Yasushi, his wife and partner Kathy and son and daughter reside in Sacramento, California
Fall 2013 - "Shinka" Another Level of Perfection
Yasushi's vision continues to evolve, taking the humble ramen to another dimension. He has achieved a level of perfection in the art of his cooking.
True to his roots as a nutritionist and "kaiseki" chef, he continues to emphasize his core value of health conscious foods that will gratify the most sensitive palate. He also wants to share his vision of an earth friendly environment and have the Shoki "community at large" join him in his efforts to become guardians of the Earth. To this end, Shoki will begin an extensive campaign by using organic and eco-friendly products whenever possible.

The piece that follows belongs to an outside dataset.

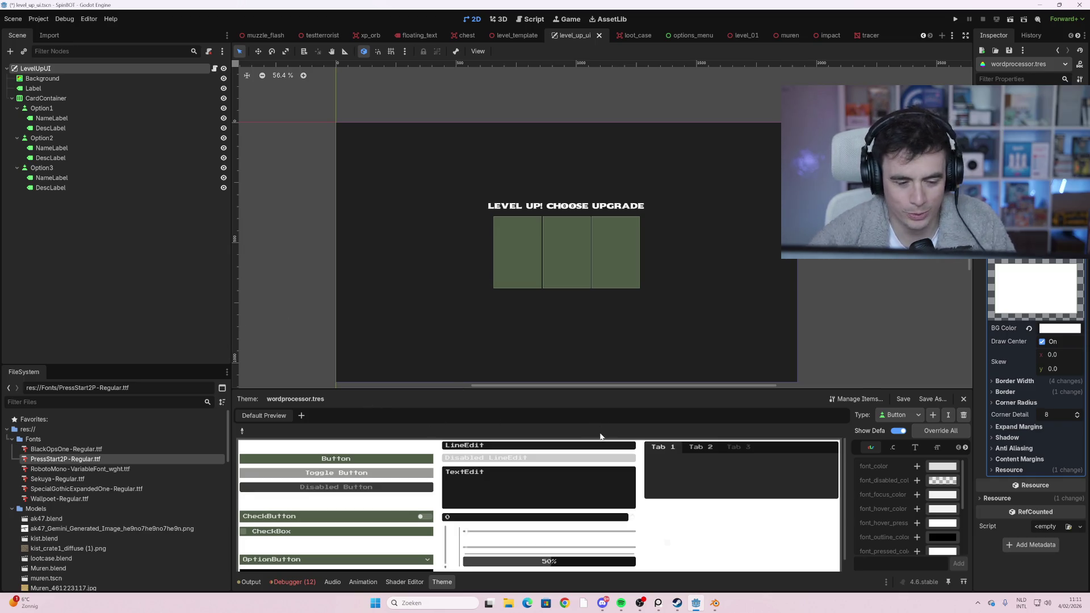
- Flip the theme type to Panel and back to Button, then override Button font_color
click(908, 419)
click(911, 441)
click(912, 417)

"We must respect "Mother Earth" and all her gifts", he says. "Without our sunshine and the good earth, we cannot sustain our life." Shoki wants to encourage it's community, to appreciate the values of conservation and preservation of all our resources. To end waste, especially food waste.
The Evolution of Ramen by Yasushi Ueyama is a presentation of all his culinary know how…a presentation to all of his loyal patrons and for the novice as well. A presentation of what appears as a simple broth, but is in reality a complex, dynamic of ingredients, the heart of his ramen. The heart of the ramen, the broth…the soup…he will continue to make two varieties, the Blended (Wafu broth-a Japanese traditional soup) and the Vegetable broth. Both without preservatives or MSG. Only the finest ingredients are considered and even the temperature is calculated when serving; the correct temperature will maintain all the nutrient values in the soup.
At Shoki, we continually strive to provide our customers with the best quality of food. We would like to commit to making positive changes for the betterment of our environment. We ask you to join us as well.